Von Mai bis Oktober wird im Wassertor-Museum jeden Samstag um 14 Uhr eine öffentliche Führung angeboten.
Hans Westhäuser, einer der „Museumsväter“, empfing die Besucher im Erdgeschoss, im „Gefängnis“ über dem Torbogen, und erklärte Malereien und Kritzeleien, die Gefangene seit dem Mittelalter hier hinterlassen haben. Etage zwei gehört nach wie vor der historischen Feuerwehr. Etage drei gibt nun Einblick in die Flachsbearbeitung mit damaligen Gerätschaften und anschaulichen Erklärungen. Der „vergessene“ Webstuhl aus dem Stadtmuseum wurde in Etage vier wieder funktionsfähig aufgebaut. Hier saß nun Weberin Jakobi aus dem Kreuzthal und wob aus Leinen und Baumwollfäden das Isnyer Geschirrhandtuch, das künftig für 25 Euro zu haben ist.
In der Appretur zog vor allem der Vortrag der Bauhistorikerin Karin Uetz viele Interessierte an.
Das ehemalige Industriegebäude macht genauso originäre Isnyer Geschichte sichtbar, gehört allerdings in eine Zeit, in der die Weberei am Webstuhl sich längst zur industriellen Fertigung weiterentwickelt hatte.

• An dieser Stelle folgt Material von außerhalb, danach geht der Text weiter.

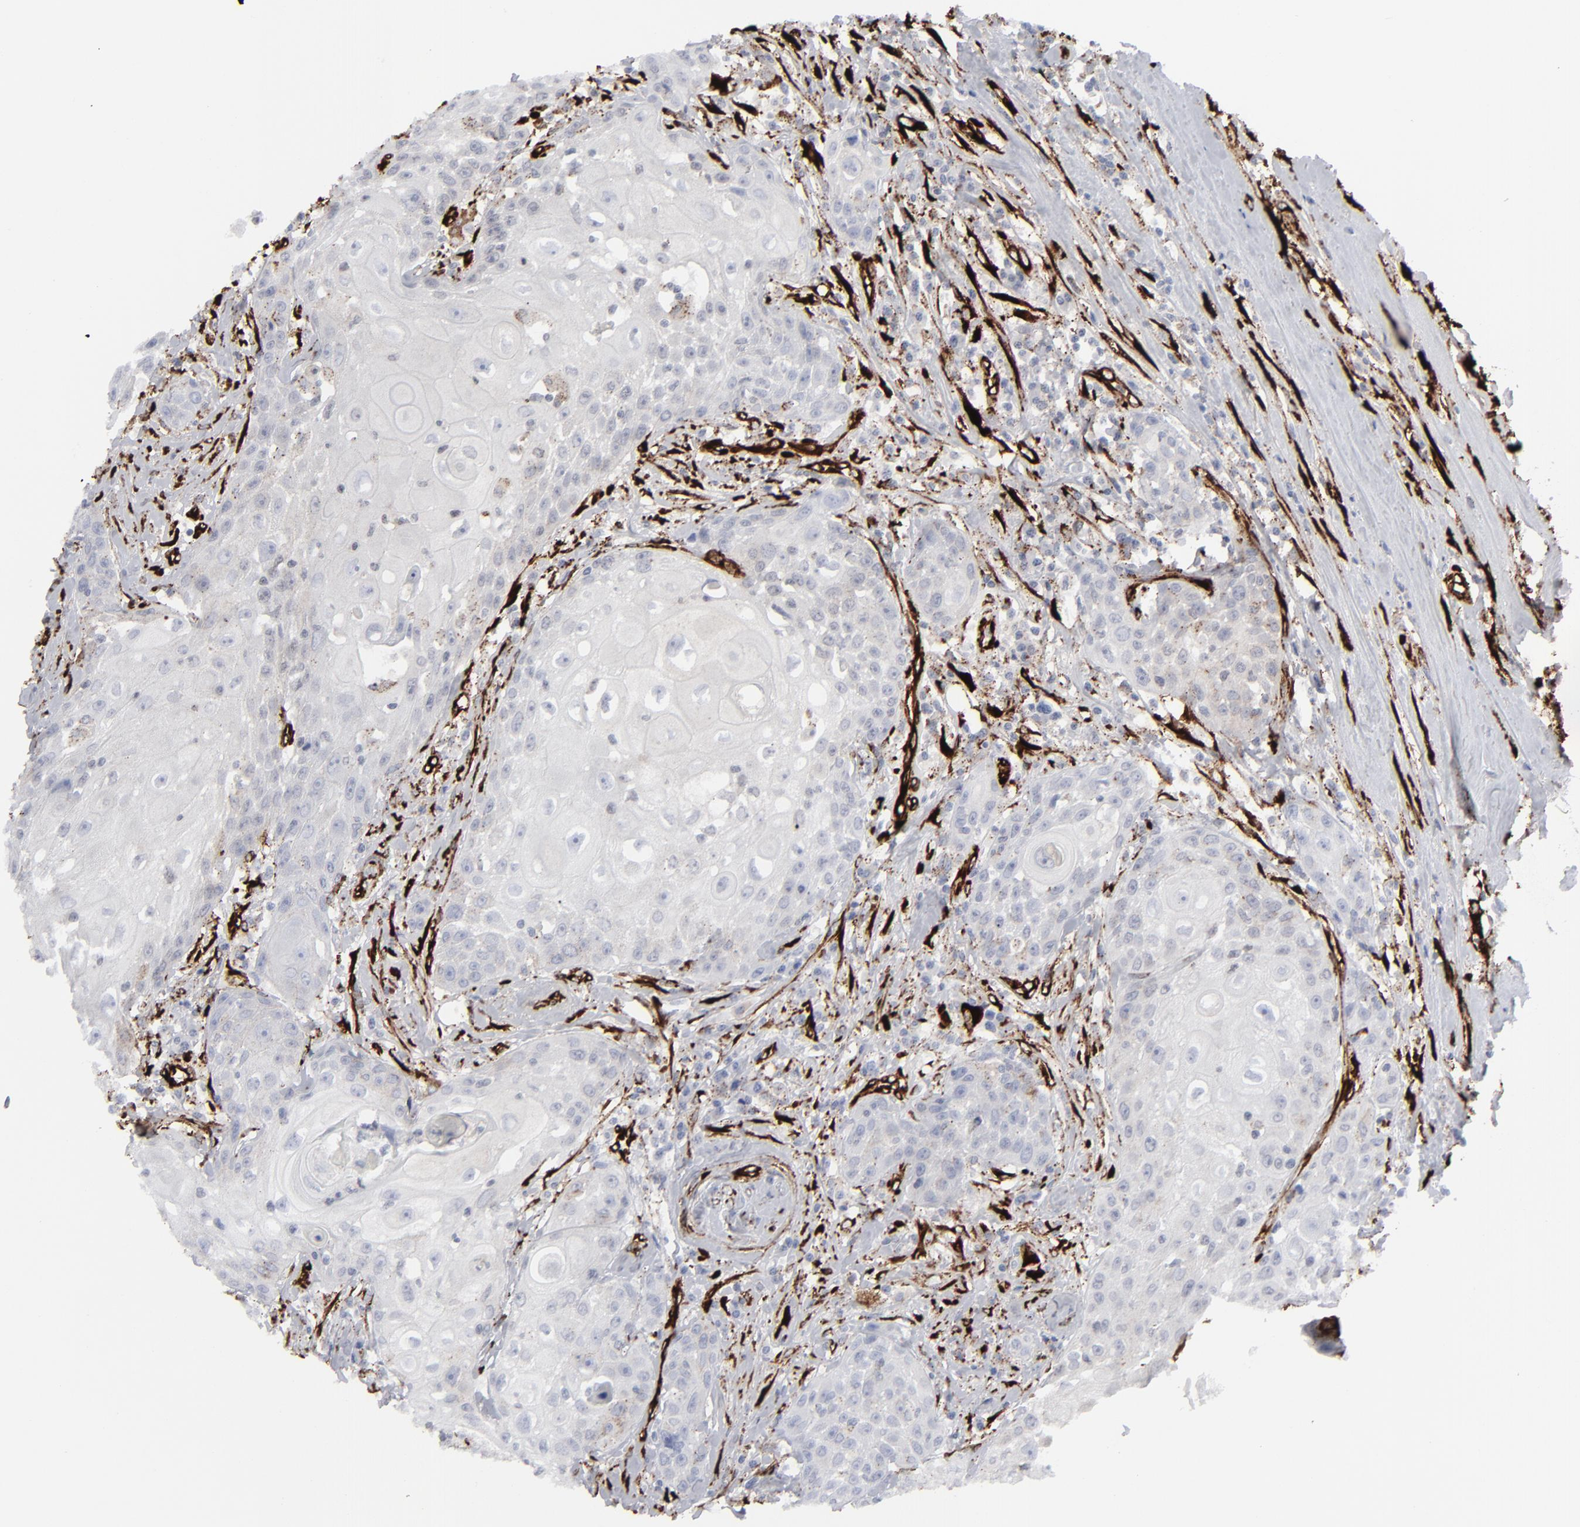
{"staining": {"intensity": "negative", "quantity": "none", "location": "none"}, "tissue": "head and neck cancer", "cell_type": "Tumor cells", "image_type": "cancer", "snomed": [{"axis": "morphology", "description": "Squamous cell carcinoma, NOS"}, {"axis": "topography", "description": "Oral tissue"}, {"axis": "topography", "description": "Head-Neck"}], "caption": "Protein analysis of head and neck cancer displays no significant positivity in tumor cells.", "gene": "SPARC", "patient": {"sex": "female", "age": 82}}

Mit dem Bau der Appretur in den 1830er-Jahren durch den Fabrikanten Springer, in der „Verzahnung“ mit der 400 Jahre älteren Stadtmauer, sei sie ein Teil des „Isny Oval“ geworden, betont Uetz. „Mit Mauer und Diebsturm bildet die Appretur eine konstruktiv, räumlich und erschließungstechnisch verknüpfte Baugruppe.“ So sei der Diebsturm ursprünglich nur in dessen Obergeschoss von der Stadtmauer aus zugänglich gewesen und von der Appretur-Seite aus auf Erdgeschossebene erst im 19. Jahrhundert. Die beiden Treppenhäuser in der Appretur seien 1832 und 1885 eingebaut worden im Zuge des beginnenden Ausbaus mit einfachen Arbeiterzimmern und kleinen Wohnungen. Der Durchbruch der Stadtmauer in Richtung Altstadt sei im Jahr 1871 erfolgt.

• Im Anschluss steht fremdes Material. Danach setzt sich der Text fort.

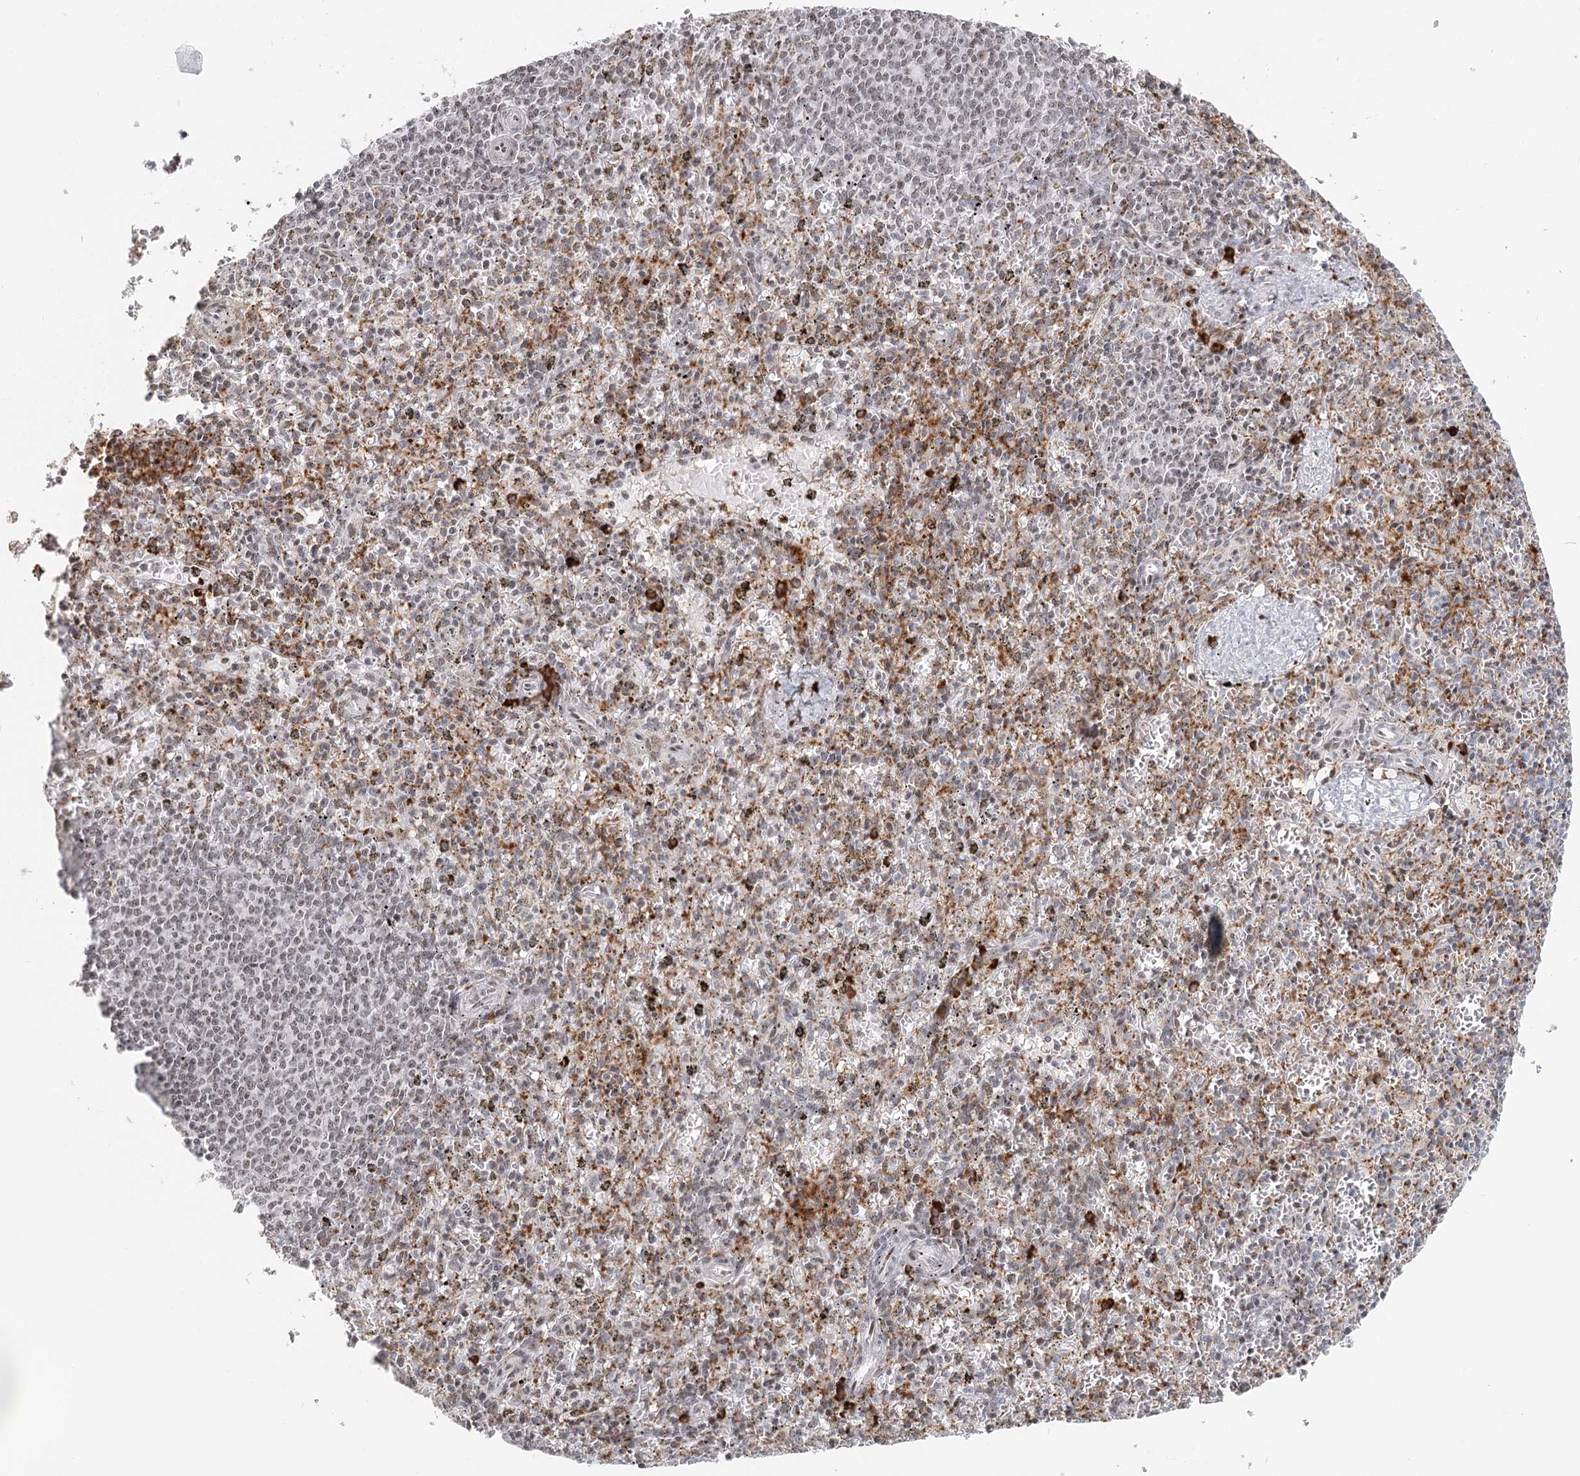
{"staining": {"intensity": "strong", "quantity": "<25%", "location": "cytoplasmic/membranous"}, "tissue": "spleen", "cell_type": "Cells in red pulp", "image_type": "normal", "snomed": [{"axis": "morphology", "description": "Normal tissue, NOS"}, {"axis": "topography", "description": "Spleen"}], "caption": "An immunohistochemistry (IHC) image of unremarkable tissue is shown. Protein staining in brown shows strong cytoplasmic/membranous positivity in spleen within cells in red pulp.", "gene": "BNIP5", "patient": {"sex": "male", "age": 72}}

Die Besucher konnten mit der Bauhistorikerin durch das Treppenhaus am Diebsturm auf den Wehrgang der Stadtmauer und durch das mittlere Treppenhaus wieder hinuntergehen. Treppen, Treppengeländer, Türen und Türrahmen würden in ihrer Bauform weitgehend in die Mitte des 19. Jahrhunderts passen, erklärte Uetz. Ab dieser Zeit seien die ursprünglichen Produktionsräume zur Leinenveredelung sukzessive in Wohn- und Aufenthaltsräume umgebaut worden. Unklar sei allerdings, wie lange die oberste Etage unter dem Dach, die Altane, noch im Zusammenhang der Tuchproduktion benutzt wurde.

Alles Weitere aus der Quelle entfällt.